RANGER AGAINST WAR: No Reverse <

Sunday, December 03, 2006

No Reverse

No passion so effectively robs the mind of all its powers of acting and reasoning as fear.
--Edmund Burke

A morality tale:


One night a few years ago, a young deer got caught in the hog wire fence surrounding my horse pasture. The little critter was too young to jump, and too immature to go around the obstacle. The deer put its head through the fence, pushing until it died of fatigue, or possibly shock. The little guy was alive when I pulled its head out of the fence, but he didn't make it. He died right there after being freed.

The deer merely had to stop, assess the situation, and simply back up and go around. However, the young deer did not possess this flexibility of thought and action, so mired in the distress and fear of the moment was he. This caused his untimely death.
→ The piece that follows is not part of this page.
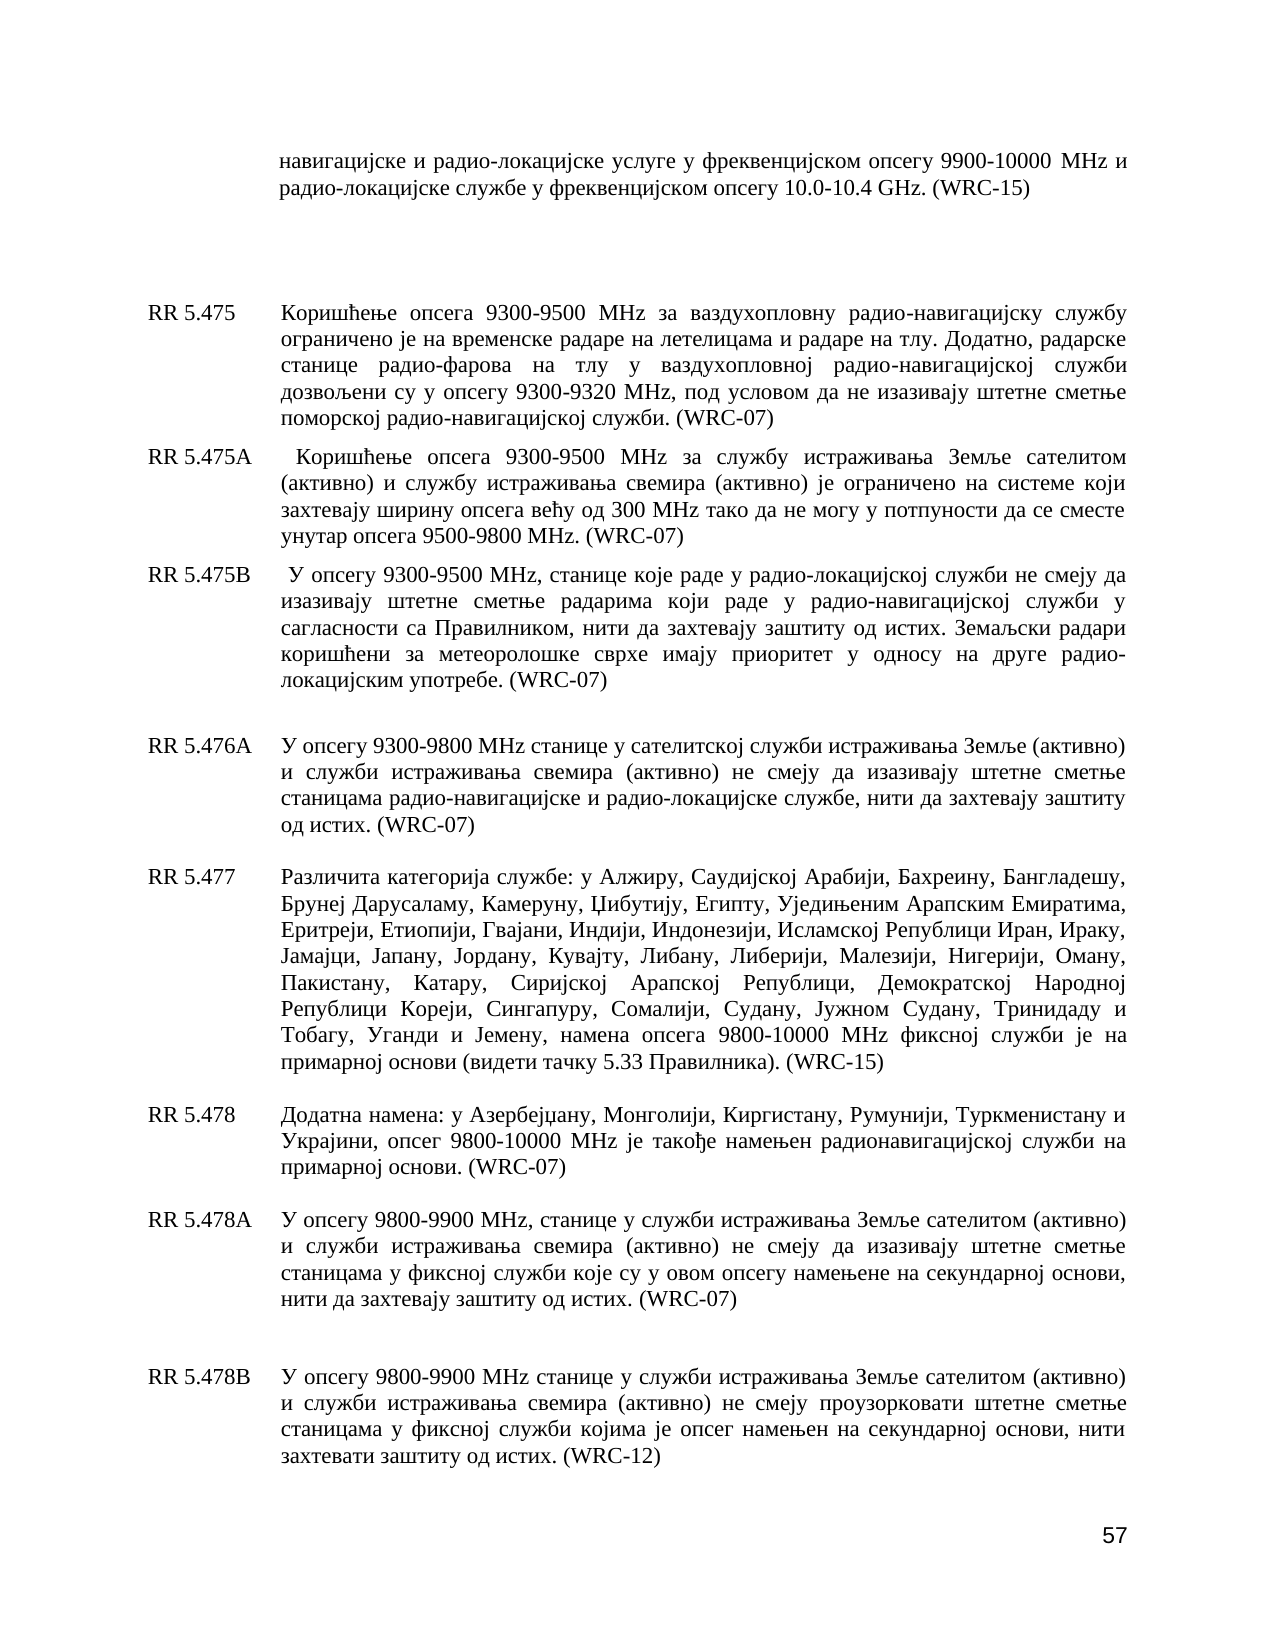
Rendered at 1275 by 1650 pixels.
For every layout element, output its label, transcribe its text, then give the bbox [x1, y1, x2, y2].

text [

The thought occurred to me that this was the perfect metaphor for U.S. policy in Iraq. All the deer had to do to save himself--shy of getting stuck in the first place--was to back up. Instead, he remained mired, unto his end.

There must be a lesson here.

Re. the Burke quotation: Originally, I thought this was a lesson lost on this administration. But it is not so. They want the terrorism threat to remain esoteric and opaque, to keep the legions in the state of the deer, the state of fear.